Break the curve $C$ up into three pieces $C_1$, $C_2$, and $C_3$, where each $C_1$ is the top loop traversed CCW, $C_2$ is the middle loop traversed CCW, and $C_3$ is the right loop traversed CCW.
Then, $\displaystyle\oint_C \dfrac{e^z}{z^2(z-\pi i)}\,dz = -\oint_{C_1} \dfrac{e^z}{z^2(z-\pi i)}\,dz + \oint_{C_2} \dfrac{e^z}{z^2(z-\pi i)}\,dz - \oint_{C_3} \dfrac{e^z}{z^2(z-\pi i)}\,dz$.
The function $\dfrac{e^z}{z^2(z-\pi i)}$ has a double pole at $z = 0$ and a single pole at $z = \pi i$. So, the interior of $C_1$ has only one pole at $z = \pi i$, the interior of $C_2$ has a double pole at $z = 0$, and the interior of $C_3$ has no poles.
Now, apply the residue theorem to calculate the integrals over $C_1$, $C_2$, and $C_3$.
To calculate the integrals, first use partial fractions to get $\dfrac{1}{z^2(z-\pi i)} = \dfrac{1/\pi^2}{z} + \dfrac{i/\pi}{z^2} - \dfrac{1/\pi^2}{z-\pi i}$.
Therefore, $\displaystyle\oint_{C_i}\dfrac{e^z}{z^2(z-\pi i)}\,dz = \dfrac{1}{\pi^2}\oint_{C_i}\dfrac{e^z}{z}\,dz + \dfrac{i}{\pi}\oint_{C_i}\dfrac{e^z}{z^2}\,dz - \dfrac{1}{\pi^2}\oint_{C_i}\dfrac{e^z}{z-\pi i}\,dz$.
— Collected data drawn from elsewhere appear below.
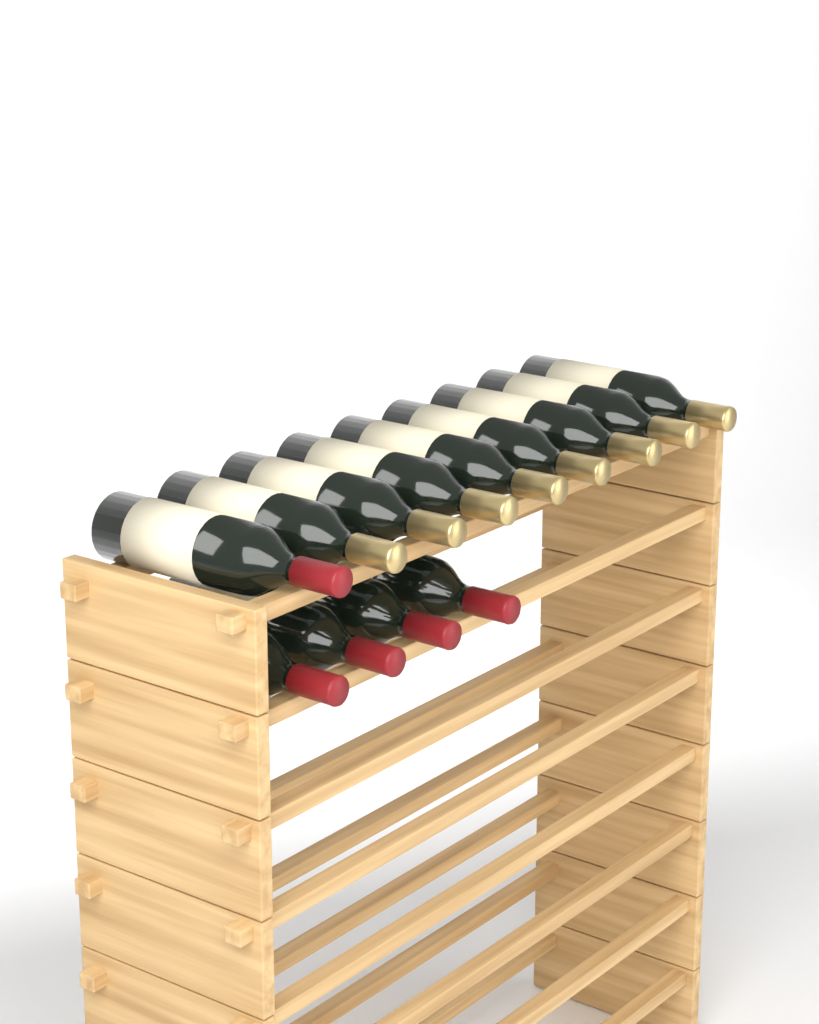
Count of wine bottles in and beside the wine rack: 13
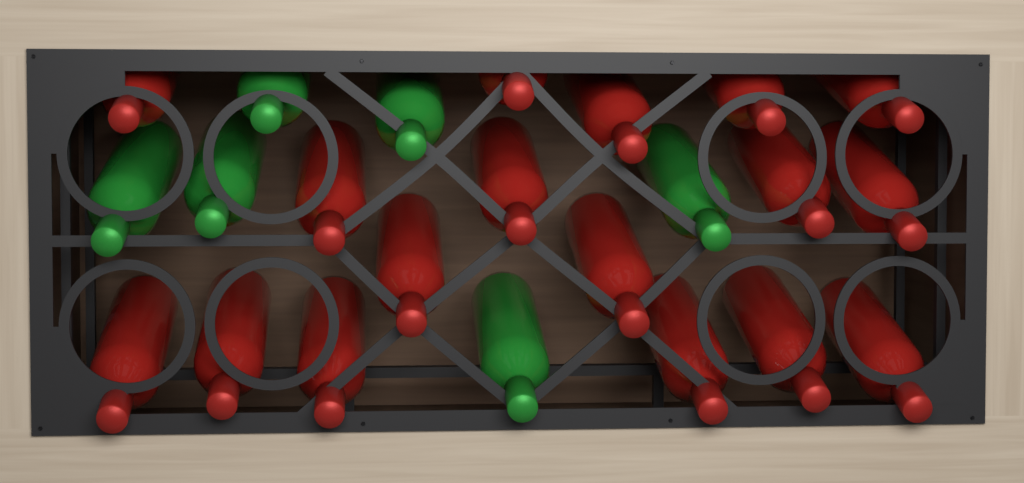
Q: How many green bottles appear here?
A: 6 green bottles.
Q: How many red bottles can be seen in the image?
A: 17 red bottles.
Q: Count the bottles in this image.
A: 23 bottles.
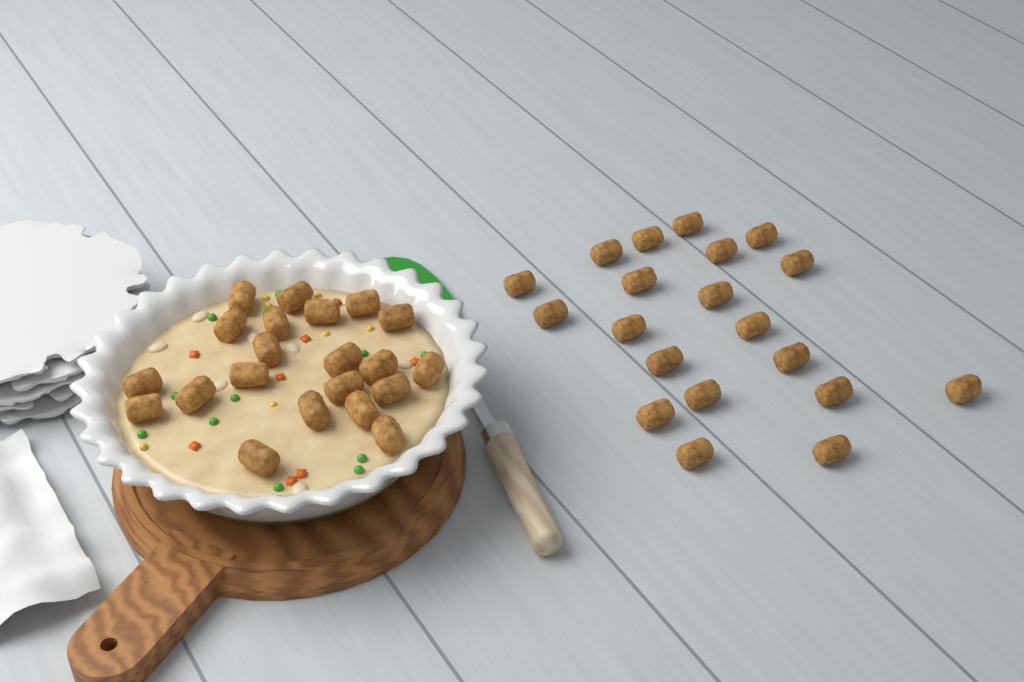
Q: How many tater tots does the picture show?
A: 41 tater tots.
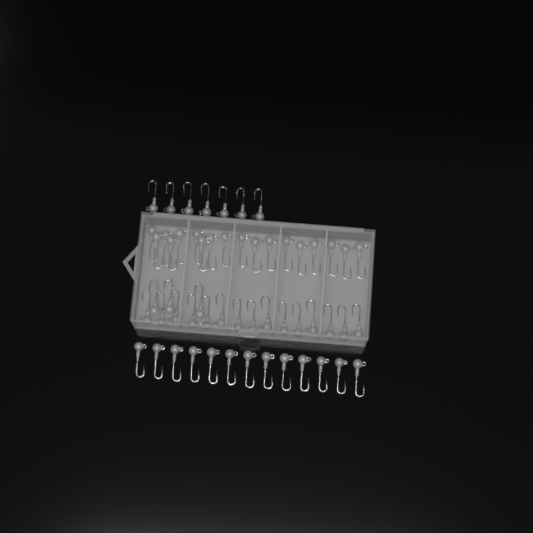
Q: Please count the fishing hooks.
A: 56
Applying Cauchy's Integral formula, you have that $\displaystyle\oint_{C_i}\dfrac{f(z)}{(z-a)^{n+1}}\,dz = \dfrac{2\pi i f(a)}{n!}$ if $a$ lies in the interior of the curve $C_i$, and $0$ otherwise. Can you finish the problem from here?